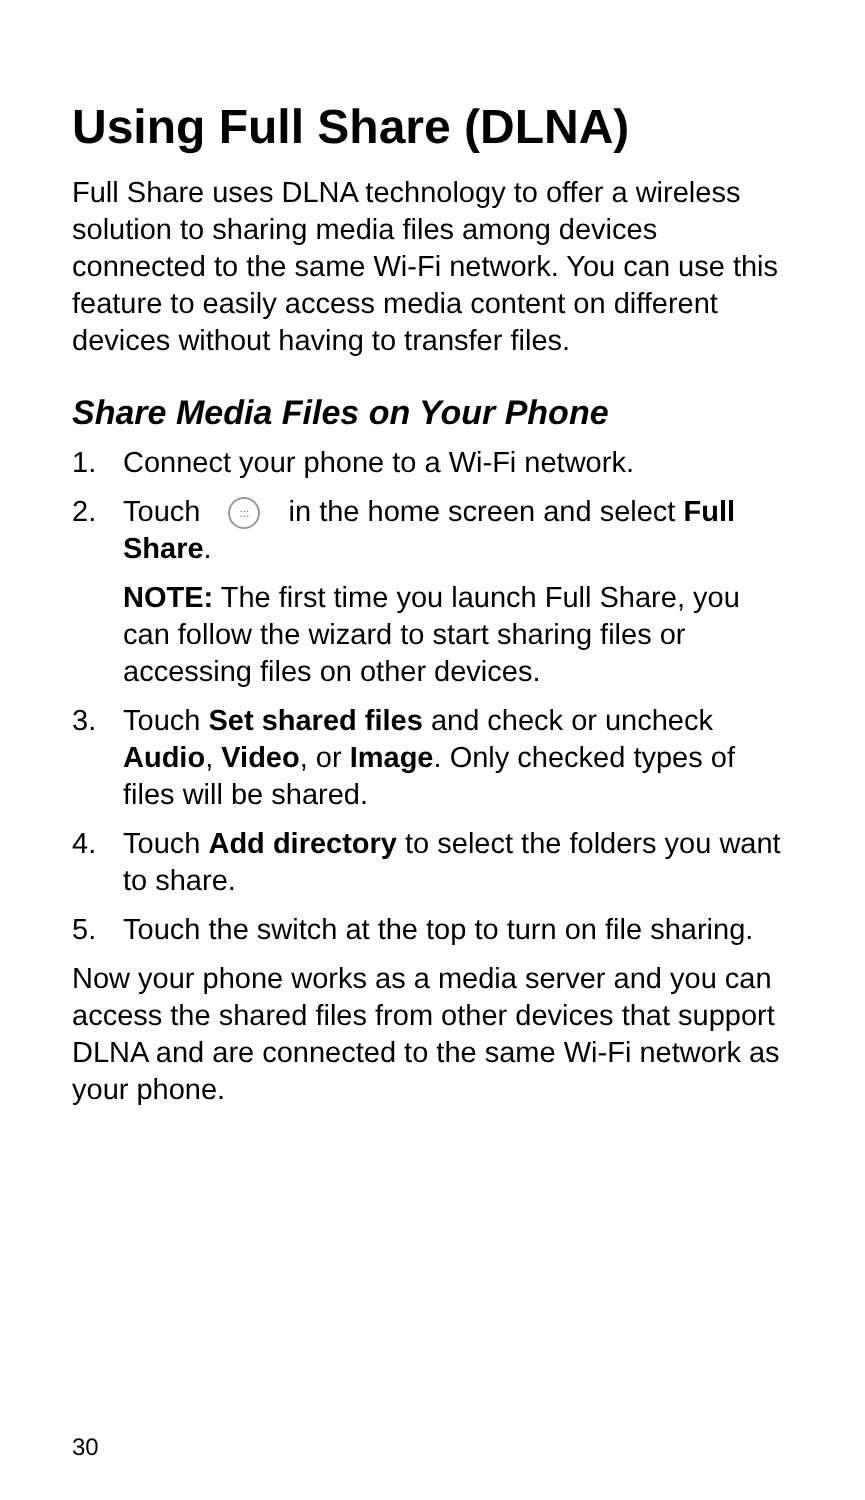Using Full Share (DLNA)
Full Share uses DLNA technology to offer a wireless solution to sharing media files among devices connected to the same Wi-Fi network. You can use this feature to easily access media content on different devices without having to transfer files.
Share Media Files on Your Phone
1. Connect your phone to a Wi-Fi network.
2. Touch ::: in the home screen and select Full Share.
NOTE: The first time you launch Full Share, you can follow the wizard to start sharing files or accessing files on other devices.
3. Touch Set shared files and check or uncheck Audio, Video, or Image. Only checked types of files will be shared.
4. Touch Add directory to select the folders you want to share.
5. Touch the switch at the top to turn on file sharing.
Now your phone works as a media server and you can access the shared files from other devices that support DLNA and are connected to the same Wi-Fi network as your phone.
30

============================================================

What the task requires:
Set each line down exactly, beginning at the one containing "2. Touch ::: in" and ending at the last line of the material above.

Exercise result:
2. Touch ::: in the home screen and select Full Share.
NOTE: The first time you launch Full Share, you can follow the wizard to start sharing files or accessing files on other devices.
3. Touch Set shared files and check or uncheck Audio, Video, or Image. Only checked types of files will be shared.
4. Touch Add directory to select the folders you want to share.
5. Touch the switch at the top to turn on file sharing.
Now your phone works as a media server and you can access the shared files from other devices that support DLNA and are connected to the same Wi-Fi network as your phone.
30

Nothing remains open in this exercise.